To a significant extent this is true, and Sigil is the kind of album that Adepegba was talking about. It was produced in a studio near the Scottish border, not in Africa, and the music is mainly acoustic, with a strong traditional influence. It isn’t fuji, nor is it any of the other genres that sell so well south of the Sahara. There’s some mbalax in there but not in a way that’s going to set the dancefloors alight.
After a while, however — after I had listened to Nuru Kane twice — I began to think that if the European predilection for acoustic, guitar-playing Africans leads to music like this then there’s something to be said for it. Sigil is, frankly, an excellent album. The acoustic sound is flavoured with little touches of electrification, (there’s a moment of spacey tenor funk on “Çigal”) and an obvious devotion to the gnawa trance rhythms that hit Kane with revelatory force when he visited Morocco around the turn of the century.
I’ve read that gnawa music is a staple of the live shows that he shares with his band, Bayefall Gnawa, and in songs such as “Colère” he preserves the feeling of revolving constancy that gives gnawa its medicinal charm, while at the same time managing to lend the trance a definite shape. The revolution of chanting and clapping becomes a thing in space with a beginning, an end, and some pleasing surprises in the middle. In other words, it becomes a song, as recognised by radio and the music-buying public, and it accomplishes the transformation without violating its origins. This is not an easy thing to do but Kane does it well. “Colère” is rapturous.
The gentle guitar of the first track, “Toub”, leads into a deeper sound — probably a guimbri, a three-stringed bass gnawa lute with a long yellow body — and then a kind of galloping trance-funk with a scooped, percussive undertone and something that almost verges on scat singing at the end. “Talibe” brings in Martin Swan on the violin. The guitar ticks along underneath the sawn strings and they give off an urgent shriek before relaxing into the singer’s voice. It’s a moving song, sounding alternately sweet and sad.
“Nabi” introduces a touch of reggae. On “Gourée”, Kane not only uses the fingerwork of the blues but also imitates the dry vocal cadences of an American bluesman, and the fluty intonation that sometimes affects the voice.
The blues quotation takes on extra force when you realise that Gourée is an island a little way off the Senegalese coast where slaves were kept before they were shipped away to work in the New World. (Nowadays the old slave house is a popular tourist attraction, with signs on the walls indicating rooms that were set aside for men, women, children, and the unfit. The island also boasts an institution with the happy name of ‘Université des Mutants.) You’ve no doubt already heard people argue that the blues come from West Africa, but in this case there’s an element of deliberate international hommage.
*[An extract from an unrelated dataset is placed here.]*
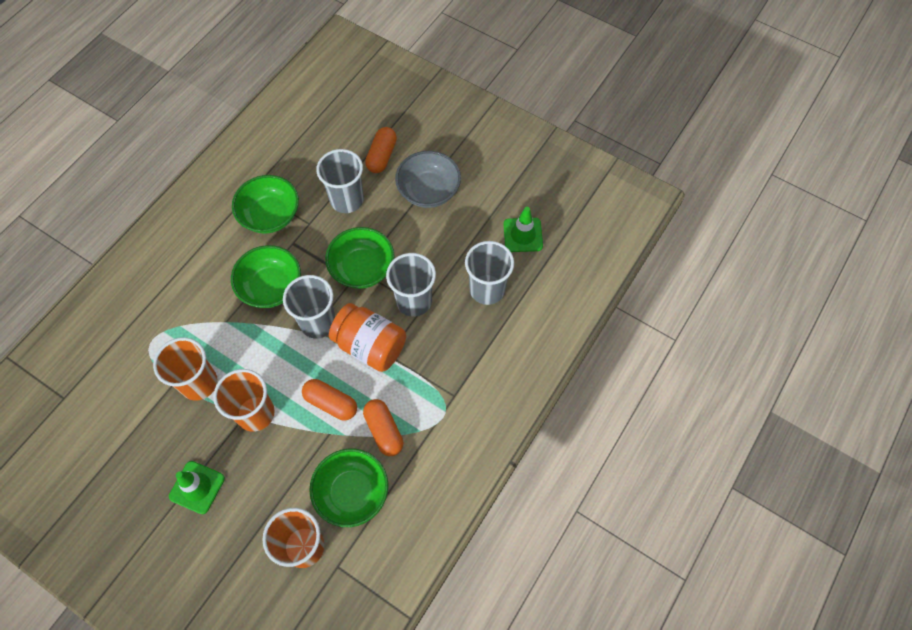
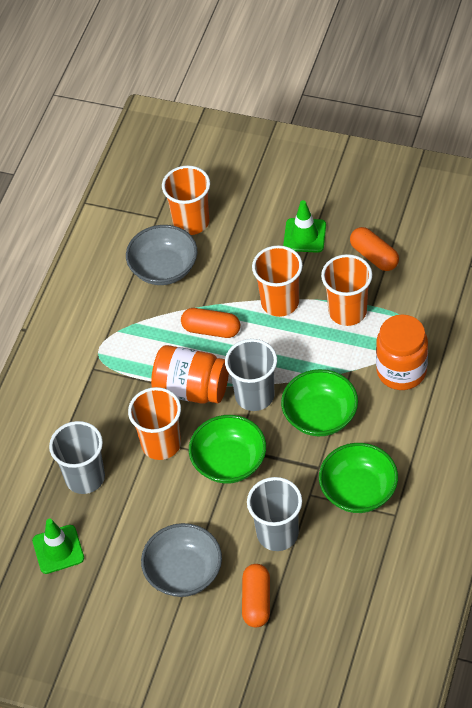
camera: 170 degrees right, 10 degrees down
green bowl [309,449,388,527] -> grey bowl [126,225,197,285]
orange capsule [363,399,403,456] -> orange capsule moved to [350,227,399,271]
grey cup [386,253,436,317] -> orange cup [128,387,181,460]
none -> orange jar [376,314,428,390]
Sigil is going to suit Adepegba’s hypothetical European world music listener right down to the ground, and yet that’s no reason to ignore it. It’s a familiar sound, but a good one, and Kane tackles it with the inventive panache of a pro in love with his work. He has a good voice as well, with that appealing Senegalese accent that tries to angle every second vowel up the speaker’s nose. Look into local African music, yes, of course. But leave room for this, too.